Back in the rain of October's game, River emerged for the second half knowing had to once again shake off the tag of bottlers. It's an odd characteristic to apply to a side who've won more more league titles than any other Argentine club, but what are football fans if not irrational?

Conditions remain farcical and by the middle of the second half, the game has become a slog-fest. With quarter of an hour to go, Gallardo makes a final sacrifice to the gods of beautiful play and does something uncompromisingly pragmatic; he withdraws a midfielder and sends on young centre-back Germán Pezzella with instructions to play up front and add some aerial threat to River's attack. It's at around this time that the rain finally lifts; for the first time, those of us in the stands can remove our hoods.

While the clouds don't quite part enough for a ray of sunshine to beam down to Pezzella, his introduction does indeed have an immediate impact. Three minutes after he comes on, Ramiro Funes Mori strides forward and aims a long ball towards the edge of Boca's box and after another fine save from Orión, he follows up and stabs home. The stadium explodes; within seconds I'm being throttled by the gentleman behind me who's gone for a bear hug but, forgetting (or not caring about) the fact he's higher up the stand than me, has instead got me by the throat.

Five minutes later, Funes Mori sees red for an uncontrolled sliding tackle which takes out Meli and River, like their opponents, end the game with ten men. There's a late scare as both sides have a chance to win but 1-1 is how it ends.
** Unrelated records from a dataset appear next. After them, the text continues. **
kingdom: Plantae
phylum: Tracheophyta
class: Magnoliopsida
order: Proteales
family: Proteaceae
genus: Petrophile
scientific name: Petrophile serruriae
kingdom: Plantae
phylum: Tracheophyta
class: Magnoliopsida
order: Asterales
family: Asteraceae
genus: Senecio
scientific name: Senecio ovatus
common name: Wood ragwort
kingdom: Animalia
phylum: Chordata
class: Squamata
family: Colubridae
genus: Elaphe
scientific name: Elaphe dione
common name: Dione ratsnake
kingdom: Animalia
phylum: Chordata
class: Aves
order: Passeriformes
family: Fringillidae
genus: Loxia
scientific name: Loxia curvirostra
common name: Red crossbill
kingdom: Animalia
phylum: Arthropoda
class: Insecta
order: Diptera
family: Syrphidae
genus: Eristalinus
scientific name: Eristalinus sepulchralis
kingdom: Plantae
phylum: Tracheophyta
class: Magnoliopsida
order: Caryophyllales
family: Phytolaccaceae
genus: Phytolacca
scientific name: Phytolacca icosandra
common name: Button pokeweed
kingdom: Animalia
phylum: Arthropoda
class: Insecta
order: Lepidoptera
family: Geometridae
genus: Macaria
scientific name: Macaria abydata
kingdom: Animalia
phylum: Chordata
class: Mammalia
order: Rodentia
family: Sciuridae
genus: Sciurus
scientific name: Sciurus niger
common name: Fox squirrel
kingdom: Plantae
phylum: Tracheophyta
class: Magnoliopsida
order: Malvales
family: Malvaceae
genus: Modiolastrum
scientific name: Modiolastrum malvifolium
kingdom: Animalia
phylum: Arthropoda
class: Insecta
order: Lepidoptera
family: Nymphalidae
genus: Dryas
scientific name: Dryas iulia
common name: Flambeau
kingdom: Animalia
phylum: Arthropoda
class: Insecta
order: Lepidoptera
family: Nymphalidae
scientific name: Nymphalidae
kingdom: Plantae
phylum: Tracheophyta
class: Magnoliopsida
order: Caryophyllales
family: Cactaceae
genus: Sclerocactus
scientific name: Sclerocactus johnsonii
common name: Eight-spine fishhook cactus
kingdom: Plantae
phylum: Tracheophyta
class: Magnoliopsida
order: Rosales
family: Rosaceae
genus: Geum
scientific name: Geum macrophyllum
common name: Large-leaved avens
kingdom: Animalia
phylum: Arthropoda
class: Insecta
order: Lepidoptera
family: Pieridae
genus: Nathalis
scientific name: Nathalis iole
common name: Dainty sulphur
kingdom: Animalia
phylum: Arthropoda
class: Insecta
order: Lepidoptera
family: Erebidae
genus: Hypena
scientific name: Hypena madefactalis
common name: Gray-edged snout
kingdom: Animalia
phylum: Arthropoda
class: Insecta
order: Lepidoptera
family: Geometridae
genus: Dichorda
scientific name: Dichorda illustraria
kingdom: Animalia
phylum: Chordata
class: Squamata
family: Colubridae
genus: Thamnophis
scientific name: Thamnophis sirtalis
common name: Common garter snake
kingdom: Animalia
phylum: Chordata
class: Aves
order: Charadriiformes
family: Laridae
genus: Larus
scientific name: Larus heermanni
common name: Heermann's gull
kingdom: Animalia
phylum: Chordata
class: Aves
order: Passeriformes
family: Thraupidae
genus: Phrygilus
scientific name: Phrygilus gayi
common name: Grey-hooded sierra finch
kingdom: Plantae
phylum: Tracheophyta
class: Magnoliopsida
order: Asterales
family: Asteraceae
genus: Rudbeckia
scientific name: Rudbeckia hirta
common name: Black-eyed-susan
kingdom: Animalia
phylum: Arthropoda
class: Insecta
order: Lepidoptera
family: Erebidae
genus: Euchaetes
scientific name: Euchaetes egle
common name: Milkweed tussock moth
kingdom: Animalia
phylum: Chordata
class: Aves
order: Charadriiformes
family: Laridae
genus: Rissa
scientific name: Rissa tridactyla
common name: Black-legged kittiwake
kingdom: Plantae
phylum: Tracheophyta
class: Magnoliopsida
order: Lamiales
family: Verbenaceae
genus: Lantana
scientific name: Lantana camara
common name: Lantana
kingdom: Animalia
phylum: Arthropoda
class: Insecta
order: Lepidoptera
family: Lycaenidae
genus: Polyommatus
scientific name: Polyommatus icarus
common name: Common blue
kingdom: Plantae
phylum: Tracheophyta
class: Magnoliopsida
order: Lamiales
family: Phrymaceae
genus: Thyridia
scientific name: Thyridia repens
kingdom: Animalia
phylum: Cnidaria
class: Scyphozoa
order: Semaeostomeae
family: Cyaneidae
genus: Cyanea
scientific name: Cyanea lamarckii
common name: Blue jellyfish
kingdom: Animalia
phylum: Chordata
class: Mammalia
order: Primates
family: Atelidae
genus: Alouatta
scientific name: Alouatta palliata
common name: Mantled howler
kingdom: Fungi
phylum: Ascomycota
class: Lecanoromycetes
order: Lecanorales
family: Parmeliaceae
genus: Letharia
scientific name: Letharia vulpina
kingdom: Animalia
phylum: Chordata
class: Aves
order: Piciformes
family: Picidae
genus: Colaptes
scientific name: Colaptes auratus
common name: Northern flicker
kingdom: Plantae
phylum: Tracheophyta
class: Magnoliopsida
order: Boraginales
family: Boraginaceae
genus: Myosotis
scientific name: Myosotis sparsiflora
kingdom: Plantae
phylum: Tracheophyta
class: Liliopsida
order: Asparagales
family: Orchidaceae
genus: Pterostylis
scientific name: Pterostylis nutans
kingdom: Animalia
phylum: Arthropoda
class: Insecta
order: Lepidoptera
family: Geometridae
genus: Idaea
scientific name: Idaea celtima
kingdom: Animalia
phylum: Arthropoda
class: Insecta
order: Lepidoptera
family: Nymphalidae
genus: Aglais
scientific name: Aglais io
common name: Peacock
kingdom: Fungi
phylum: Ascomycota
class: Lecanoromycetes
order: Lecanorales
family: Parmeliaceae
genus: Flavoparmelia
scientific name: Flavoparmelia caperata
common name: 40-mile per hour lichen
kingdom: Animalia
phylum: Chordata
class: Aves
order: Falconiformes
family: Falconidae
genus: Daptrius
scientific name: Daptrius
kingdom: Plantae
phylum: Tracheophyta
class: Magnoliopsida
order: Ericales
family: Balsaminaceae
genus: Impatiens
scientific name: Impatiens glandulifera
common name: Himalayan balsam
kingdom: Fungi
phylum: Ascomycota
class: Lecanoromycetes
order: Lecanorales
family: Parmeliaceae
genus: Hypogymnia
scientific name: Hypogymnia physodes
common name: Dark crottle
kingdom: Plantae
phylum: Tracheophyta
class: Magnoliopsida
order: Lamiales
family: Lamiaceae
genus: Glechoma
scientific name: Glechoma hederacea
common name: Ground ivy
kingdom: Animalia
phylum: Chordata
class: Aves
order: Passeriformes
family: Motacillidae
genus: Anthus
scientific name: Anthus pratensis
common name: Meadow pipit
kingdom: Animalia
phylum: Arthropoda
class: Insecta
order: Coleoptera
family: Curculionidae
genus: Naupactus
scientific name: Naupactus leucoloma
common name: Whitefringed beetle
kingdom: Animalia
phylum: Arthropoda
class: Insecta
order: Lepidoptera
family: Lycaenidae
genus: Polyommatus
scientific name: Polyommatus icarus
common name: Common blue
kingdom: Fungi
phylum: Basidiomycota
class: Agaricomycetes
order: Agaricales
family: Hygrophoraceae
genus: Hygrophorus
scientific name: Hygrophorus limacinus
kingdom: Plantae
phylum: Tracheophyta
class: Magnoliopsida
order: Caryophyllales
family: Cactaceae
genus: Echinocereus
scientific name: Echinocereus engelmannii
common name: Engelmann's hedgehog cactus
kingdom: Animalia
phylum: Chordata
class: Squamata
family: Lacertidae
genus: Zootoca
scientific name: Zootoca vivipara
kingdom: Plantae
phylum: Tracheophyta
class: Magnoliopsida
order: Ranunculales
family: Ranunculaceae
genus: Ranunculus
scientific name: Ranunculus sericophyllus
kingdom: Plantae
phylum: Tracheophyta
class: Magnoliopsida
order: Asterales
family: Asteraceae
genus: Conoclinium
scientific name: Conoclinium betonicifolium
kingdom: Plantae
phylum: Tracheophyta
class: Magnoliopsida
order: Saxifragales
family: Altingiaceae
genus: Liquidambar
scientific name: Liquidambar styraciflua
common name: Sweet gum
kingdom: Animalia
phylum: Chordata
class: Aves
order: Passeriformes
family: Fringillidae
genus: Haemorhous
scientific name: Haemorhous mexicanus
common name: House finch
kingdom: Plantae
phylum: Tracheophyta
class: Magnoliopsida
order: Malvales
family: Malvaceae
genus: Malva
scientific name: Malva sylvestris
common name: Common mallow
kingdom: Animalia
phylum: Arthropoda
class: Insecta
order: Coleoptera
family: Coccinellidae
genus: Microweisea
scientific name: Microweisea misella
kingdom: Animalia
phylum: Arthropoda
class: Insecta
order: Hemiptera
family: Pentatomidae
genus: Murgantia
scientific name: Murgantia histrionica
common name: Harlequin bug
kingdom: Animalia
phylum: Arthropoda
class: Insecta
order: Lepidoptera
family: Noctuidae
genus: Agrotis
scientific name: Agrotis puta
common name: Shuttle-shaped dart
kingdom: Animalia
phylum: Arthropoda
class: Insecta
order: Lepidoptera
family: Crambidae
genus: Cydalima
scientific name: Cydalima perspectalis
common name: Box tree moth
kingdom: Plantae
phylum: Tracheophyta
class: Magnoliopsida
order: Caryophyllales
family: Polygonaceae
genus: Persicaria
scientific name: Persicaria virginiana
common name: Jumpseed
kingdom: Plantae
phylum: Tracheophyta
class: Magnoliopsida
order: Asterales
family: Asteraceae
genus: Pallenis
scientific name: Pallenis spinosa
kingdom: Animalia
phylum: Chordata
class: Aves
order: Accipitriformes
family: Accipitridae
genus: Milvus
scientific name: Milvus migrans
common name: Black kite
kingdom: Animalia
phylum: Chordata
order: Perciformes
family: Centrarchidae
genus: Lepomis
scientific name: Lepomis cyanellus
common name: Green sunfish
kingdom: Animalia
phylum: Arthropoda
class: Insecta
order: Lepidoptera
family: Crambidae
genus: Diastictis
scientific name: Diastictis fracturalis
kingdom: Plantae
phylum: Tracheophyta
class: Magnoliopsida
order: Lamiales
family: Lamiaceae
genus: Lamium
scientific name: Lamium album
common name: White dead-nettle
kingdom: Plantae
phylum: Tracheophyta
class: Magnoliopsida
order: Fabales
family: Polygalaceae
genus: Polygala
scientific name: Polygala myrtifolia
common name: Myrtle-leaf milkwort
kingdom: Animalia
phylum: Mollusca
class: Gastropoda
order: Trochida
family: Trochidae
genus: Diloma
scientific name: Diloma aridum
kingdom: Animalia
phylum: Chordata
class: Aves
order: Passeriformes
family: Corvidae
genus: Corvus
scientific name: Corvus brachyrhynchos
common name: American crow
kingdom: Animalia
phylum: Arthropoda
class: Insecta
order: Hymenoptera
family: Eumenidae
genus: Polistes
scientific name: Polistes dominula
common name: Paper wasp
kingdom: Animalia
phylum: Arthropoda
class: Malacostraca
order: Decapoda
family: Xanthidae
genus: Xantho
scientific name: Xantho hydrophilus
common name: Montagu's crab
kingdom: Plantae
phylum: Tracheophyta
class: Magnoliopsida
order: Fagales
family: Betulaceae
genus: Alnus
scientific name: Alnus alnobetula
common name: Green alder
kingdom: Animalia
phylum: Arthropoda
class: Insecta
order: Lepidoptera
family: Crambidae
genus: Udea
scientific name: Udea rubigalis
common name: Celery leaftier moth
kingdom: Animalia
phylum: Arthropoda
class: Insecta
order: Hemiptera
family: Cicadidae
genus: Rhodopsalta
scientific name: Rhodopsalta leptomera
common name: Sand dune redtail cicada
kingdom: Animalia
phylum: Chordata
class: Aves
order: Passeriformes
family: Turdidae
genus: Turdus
River dominated the statistics by the end of the game but in truth, the draw isn't a bad result; it left them four points ahead at the top of the table and given the conditions affecting so much of their style, successful maintenance of their long unbeaten run is also important. For Boca, the result lifts them to ninth, with more improvements to come, though the year will ultimately be stained by the defeat they'll suffer to the same opponents in the Copa Sudamericana semi-final a month and a bit later.

Rain or no rain, River Plate vs. Boca Juniors rarely fails to provide talking points, regardless of whether the game is a footballing classic in its own right. The two most successful sides in the history of Argentine football are also by far the most popular in the country. Even in these conditions, those who don't support either club have been watching today; as my friend Gustavo put it to me a couple of days before, "you've got to know which of your colleagues are going to be more or less tolerable on Monday morning."